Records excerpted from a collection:
------------------------------------------------------------------------
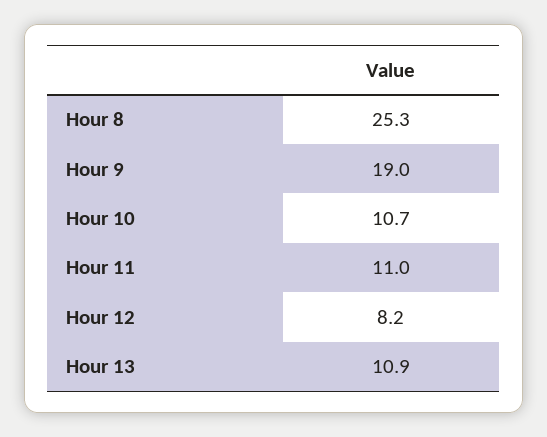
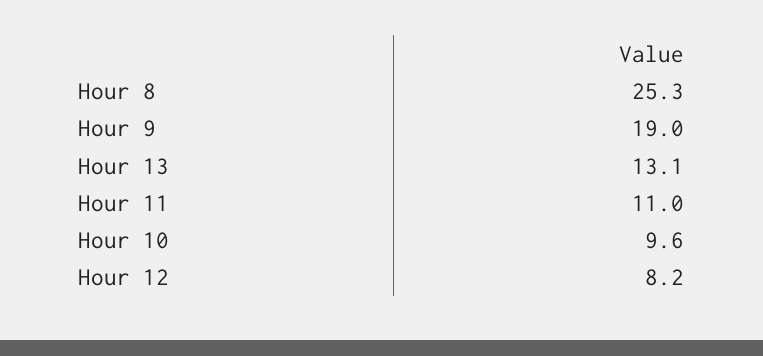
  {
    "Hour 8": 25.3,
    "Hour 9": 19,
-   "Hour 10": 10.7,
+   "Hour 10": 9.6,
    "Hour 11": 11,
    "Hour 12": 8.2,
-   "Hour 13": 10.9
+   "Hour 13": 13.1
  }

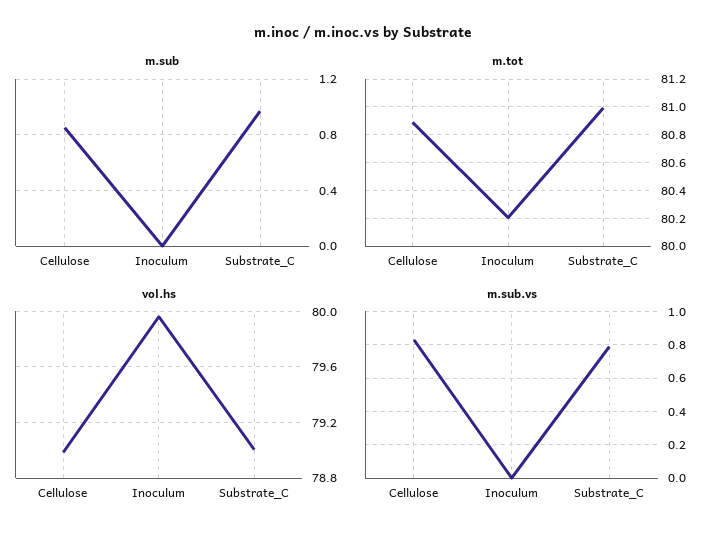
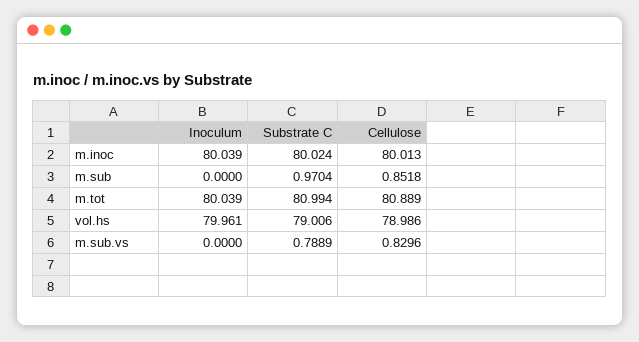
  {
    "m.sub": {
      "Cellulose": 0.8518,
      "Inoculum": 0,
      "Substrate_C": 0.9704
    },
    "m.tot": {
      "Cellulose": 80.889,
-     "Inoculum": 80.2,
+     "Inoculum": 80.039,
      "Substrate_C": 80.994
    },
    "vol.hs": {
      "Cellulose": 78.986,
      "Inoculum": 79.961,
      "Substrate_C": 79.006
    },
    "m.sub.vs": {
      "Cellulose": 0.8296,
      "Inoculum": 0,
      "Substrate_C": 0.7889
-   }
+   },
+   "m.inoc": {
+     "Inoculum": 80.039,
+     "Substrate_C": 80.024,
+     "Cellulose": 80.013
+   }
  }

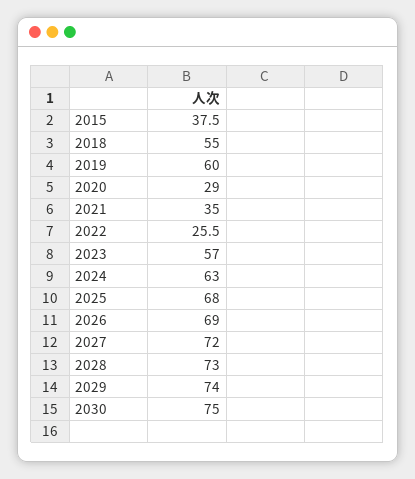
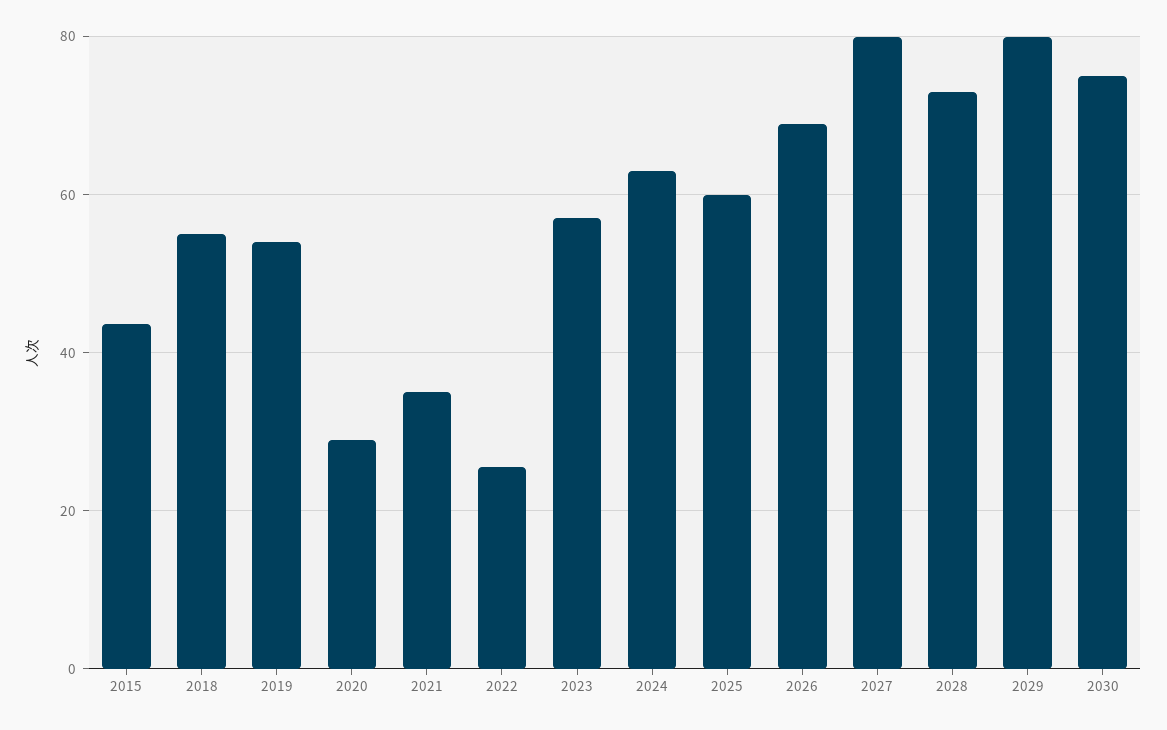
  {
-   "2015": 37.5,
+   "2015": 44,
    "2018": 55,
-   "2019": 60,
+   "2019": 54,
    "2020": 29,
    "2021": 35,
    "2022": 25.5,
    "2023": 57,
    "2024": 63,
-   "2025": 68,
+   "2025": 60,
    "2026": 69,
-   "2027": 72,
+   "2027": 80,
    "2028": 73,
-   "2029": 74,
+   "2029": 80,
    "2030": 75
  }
------------------------------------------------------------------------
Exercise:
Show all lines from the data that contain "Hour".

Task response:
    "Hour 8": 25.3,
    "Hour 9": 19,
-   "Hour 10": 10.7,
+   "Hour 10": 9.6,
    "Hour 11": 11,
    "Hour 12": 8.2,
-   "Hour 13": 10.9
+   "Hour 13": 13.1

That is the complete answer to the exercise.